Stringer’s report identifies 580,000 households across the city that pay more than half their income toward rent. About 90 percent of these households earn less than $47,000/year for a family of three. Stringer argues that only 25 percent of the city’s affordable housing program addresses the needs of these New Yorkers.
“We are in the middle of a serious housing affordability crisis in this city and we cannot let a $2 million condo become the cost of entry,” said Stringer, in a statement. “This crisis is having the greatest effect on the people who are the backbone of New York City – like home health aides, childcare workers, taxi drivers, and so many others – and we’re failing them.”

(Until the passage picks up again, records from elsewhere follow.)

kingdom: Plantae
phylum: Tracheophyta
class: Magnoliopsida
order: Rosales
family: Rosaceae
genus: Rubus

The report calls for a shift in focus in the city’s affordable housing plan. Stringer notes that the city is building just as many units for middle-income families making $155,000/year as extremely low-income families making $28,000/year. The report calls for a greater focus on the latter, and very low-income families—those making less than $46,950/year.
Other suggestions in the report include repurposing the remaining 85,000 units in the first iteration of the Housing New York plan for extremely low and very low-income New Yorkers; upping the number of units set aside for homeless families in new buildings from five percent to 15 percent; and increasing the capital budget for new construction by $375 million annually.
As to how all of this will be funded, Stringer’s most prominent suggestion is eliminating the Mortgage Recording Tax. This tax applies to those who borrow to purchase or refinance homes. Stringer argues that this unfairly targets middle-class New Yorkers who have to pay this tax in addition to the Real Property Transfer Tax (RPTT). In all cash deals—which Stringer says has largely been the case for Manhattan condos and townhouses—buyers only have to pay the RPTT.
Stringer has instead proposed a single RPTT that rises as the price of the property increases. Stringer estimates that this single tax will raise $400 million annually and help fund deeply affordable housing. Stringer also reiterated his call to turn vacant, city-owned land into affordable housing.
“Our housing crisis is forcing hundreds of thousands of New Yorkers to make impossible sacrifices just to keep a roof over their heads,” said Jonathan Westin, the executive director of the nonprofit New York Communities for Change, in a statement. “The City’s current housing plan has failed low-income New Yorkers and is nothing more than a gentrification plan.”
Jane Meyer, a spokesperson for Mayor Bill de Blasio, issued the following statement to Curbed:
“Our city is in the grips of an affordability crisis, and the Mayor is confronting it head on. From creating affordable housing at record levels, to rent freezes and providing free lawyers for tenants facing eviction, this administration is fighting this crisis with every available tool – not just the housing plan being looked at by the Comptroller.”